■ **TASK**
Reproduce the Minit review below word for word, from its title through its final sentence.

■ **DOCUMENT SEGMENT**

--------------------------------------------------

The Duck that Couldn't Slow Down
A beautifully minimalist adventure game played sixty seconds at a time, Minit finally comes to the Nintendo Switch and if you thought that a portable console was the perfect home for a game experienced in minute-long bursts, you’d be right.
Minit achieves a lot with a little.
It’s a design ethos that runs through almost every element of the game, from the tiny four-person development team to the core mechanic, everything about Minit is meticulously designed to accomplish big things by small means. The collaborative effort of three developers, Kitty Calis (@kittycalis) Dominik Johann (@zerstoerer) Jan Willem Nijman (@jwaaaap) and composer Jukio Kallio (@jukiokallio), Minit is a deliberately small action adventure game in the vein of early Zelda titles brought to life by a minimalist black and white pixel art style and nostalgic soundtrack.
Minit casts you as a small duck-esque creature whose idyllic beachfront life is interrupted by the discovery of a sword that has washed up on the sand. When our little Anatidae-lite friend picks up the sword a terrible fate befalls him; a sixty-second timer immediately lurches to life and when the time runs out he is struck down by forces unknown, only to awaken again in his home with the timer running once more. It’s Majora’s Mask jacked up to the eleven, a finite loop in which our hero must explore as much of the world as he can before time resets and only key items are untouched by the reversal of time.

--------------------------------------------------

■ **DATASET EXTRACT**
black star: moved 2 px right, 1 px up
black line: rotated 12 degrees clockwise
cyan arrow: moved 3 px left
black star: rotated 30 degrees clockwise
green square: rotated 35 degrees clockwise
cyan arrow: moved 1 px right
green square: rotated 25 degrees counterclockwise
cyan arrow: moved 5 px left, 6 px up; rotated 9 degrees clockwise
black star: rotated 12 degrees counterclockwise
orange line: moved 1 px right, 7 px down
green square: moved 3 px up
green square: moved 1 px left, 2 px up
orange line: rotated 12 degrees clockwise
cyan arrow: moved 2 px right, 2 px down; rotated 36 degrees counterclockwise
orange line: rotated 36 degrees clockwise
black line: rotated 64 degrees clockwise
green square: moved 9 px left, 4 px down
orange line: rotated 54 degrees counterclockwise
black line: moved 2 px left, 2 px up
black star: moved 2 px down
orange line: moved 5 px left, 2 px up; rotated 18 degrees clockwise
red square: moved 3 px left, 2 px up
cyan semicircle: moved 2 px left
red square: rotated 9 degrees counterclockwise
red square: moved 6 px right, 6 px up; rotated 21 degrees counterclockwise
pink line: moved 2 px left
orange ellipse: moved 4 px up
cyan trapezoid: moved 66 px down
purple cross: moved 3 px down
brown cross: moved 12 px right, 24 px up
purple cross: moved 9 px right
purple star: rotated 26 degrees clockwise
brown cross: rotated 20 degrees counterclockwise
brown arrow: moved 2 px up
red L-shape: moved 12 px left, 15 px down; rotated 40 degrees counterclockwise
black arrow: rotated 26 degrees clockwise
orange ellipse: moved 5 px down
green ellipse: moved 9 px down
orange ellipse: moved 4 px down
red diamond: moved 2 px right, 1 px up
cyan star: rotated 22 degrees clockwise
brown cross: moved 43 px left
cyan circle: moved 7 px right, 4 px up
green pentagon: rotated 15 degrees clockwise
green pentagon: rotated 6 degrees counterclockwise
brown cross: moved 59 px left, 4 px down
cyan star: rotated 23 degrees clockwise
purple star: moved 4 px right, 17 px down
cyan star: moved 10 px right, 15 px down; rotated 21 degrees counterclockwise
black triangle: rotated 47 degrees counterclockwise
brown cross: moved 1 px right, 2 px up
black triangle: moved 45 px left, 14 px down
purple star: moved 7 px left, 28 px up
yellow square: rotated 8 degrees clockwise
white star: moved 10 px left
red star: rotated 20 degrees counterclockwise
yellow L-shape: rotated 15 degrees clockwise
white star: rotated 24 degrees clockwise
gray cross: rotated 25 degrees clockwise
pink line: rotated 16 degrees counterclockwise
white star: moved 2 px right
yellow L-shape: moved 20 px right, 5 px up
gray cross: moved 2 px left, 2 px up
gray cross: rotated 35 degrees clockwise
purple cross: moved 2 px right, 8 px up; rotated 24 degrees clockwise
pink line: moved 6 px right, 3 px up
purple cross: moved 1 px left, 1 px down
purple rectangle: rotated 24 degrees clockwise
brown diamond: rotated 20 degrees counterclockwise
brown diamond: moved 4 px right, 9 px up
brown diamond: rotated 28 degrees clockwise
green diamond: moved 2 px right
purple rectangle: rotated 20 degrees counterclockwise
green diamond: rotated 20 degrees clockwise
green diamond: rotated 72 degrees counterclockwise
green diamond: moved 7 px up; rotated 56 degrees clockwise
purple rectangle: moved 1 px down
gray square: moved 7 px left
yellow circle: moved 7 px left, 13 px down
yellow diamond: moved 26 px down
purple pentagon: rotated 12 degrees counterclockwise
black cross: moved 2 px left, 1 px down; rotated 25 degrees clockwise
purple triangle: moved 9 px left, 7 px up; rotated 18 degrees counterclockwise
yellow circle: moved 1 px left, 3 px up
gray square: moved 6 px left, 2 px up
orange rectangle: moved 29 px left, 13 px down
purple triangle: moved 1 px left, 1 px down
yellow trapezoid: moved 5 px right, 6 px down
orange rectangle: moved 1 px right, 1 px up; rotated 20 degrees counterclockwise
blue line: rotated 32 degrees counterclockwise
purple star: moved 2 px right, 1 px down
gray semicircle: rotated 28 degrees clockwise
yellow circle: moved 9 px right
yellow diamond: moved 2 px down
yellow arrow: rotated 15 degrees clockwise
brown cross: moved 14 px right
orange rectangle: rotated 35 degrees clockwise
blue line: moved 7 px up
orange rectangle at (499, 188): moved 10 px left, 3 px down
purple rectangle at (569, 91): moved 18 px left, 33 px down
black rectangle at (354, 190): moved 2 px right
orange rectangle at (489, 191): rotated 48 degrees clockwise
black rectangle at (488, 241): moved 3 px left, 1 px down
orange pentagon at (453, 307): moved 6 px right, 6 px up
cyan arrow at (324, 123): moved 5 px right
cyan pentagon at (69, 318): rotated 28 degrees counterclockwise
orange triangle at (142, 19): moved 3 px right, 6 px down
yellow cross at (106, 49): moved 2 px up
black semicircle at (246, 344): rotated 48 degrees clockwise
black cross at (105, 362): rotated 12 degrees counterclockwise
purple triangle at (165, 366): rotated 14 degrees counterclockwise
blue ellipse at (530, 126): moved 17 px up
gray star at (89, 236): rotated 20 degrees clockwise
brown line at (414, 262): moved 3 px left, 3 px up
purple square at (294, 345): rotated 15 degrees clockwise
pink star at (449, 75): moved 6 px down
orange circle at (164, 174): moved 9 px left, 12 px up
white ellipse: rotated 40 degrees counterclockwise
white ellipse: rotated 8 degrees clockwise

--------------------------------------------------

■ **SOLUTION**
The Duck that Couldn't Slow Down
A beautifully minimalist adventure game played sixty seconds at a time, Minit finally comes to the Nintendo Switch and if you thought that a portable console was the perfect home for a game experienced in minute-long bursts, you’d be right.
Minit achieves a lot with a little.
It’s a design ethos that runs through almost every element of the game, from the tiny four-person development team to the core mechanic, everything about Minit is meticulously designed to accomplish big things by small means. The collaborative effort of three developers, Kitty Calis (@kittycalis) Dominik Johann (@zerstoerer) Jan Willem Nijman (@jwaaaap) and composer Jukio Kallio (@jukiokallio), Minit is a deliberately small action adventure game in the vein of early Zelda titles brought to life by a minimalist black and white pixel art style and nostalgic soundtrack.
Minit casts you as a small duck-esque creature whose idyllic beachfront life is interrupted by the discovery of a sword that has washed up on the sand. When our little Anatidae-lite friend picks up the sword a terrible fate befalls him; a sixty-second timer immediately lurches to life and when the time runs out he is struck down by forces unknown, only to awaken again in his home with the timer running once more. It’s Majora’s Mask jacked up to the eleven, a finite loop in which our hero must explore as much of the world as he can before time resets and only key items are untouched by the reversal of time.